**Material provided**:
▼
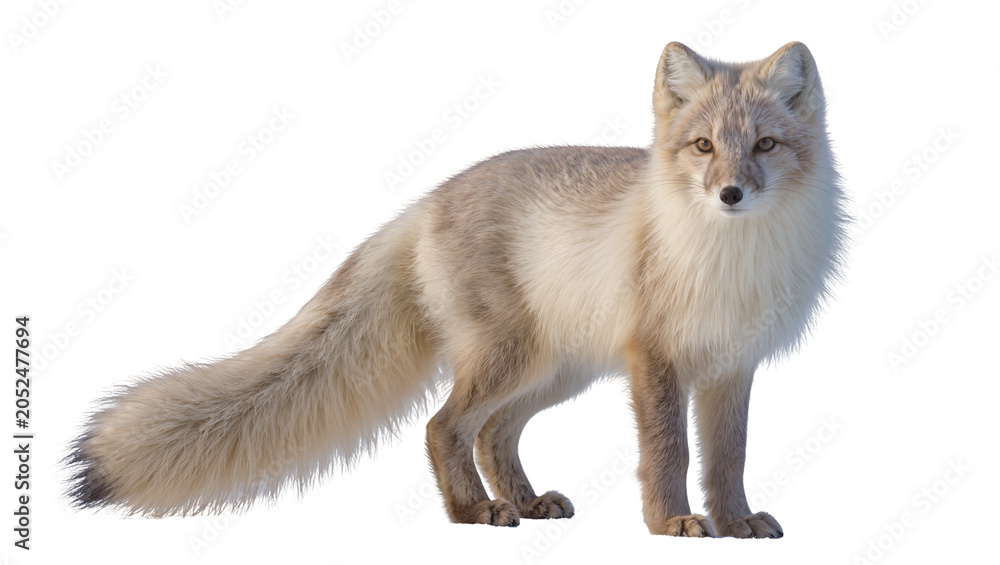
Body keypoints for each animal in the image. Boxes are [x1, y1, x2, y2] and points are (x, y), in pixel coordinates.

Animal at [67, 41, 846, 538]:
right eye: (704, 146)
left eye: (765, 145)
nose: (731, 193)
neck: (732, 258)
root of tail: (430, 197)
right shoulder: (656, 361)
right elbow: (669, 454)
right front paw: (670, 523)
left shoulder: (730, 367)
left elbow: (728, 457)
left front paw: (735, 522)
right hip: (512, 360)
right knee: (443, 427)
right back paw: (474, 514)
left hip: (550, 372)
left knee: (494, 431)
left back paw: (525, 503)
▲
**Task description**: State how many lines in the records above contain the word "right". Write the number alone.

**Answer to this problem**: 7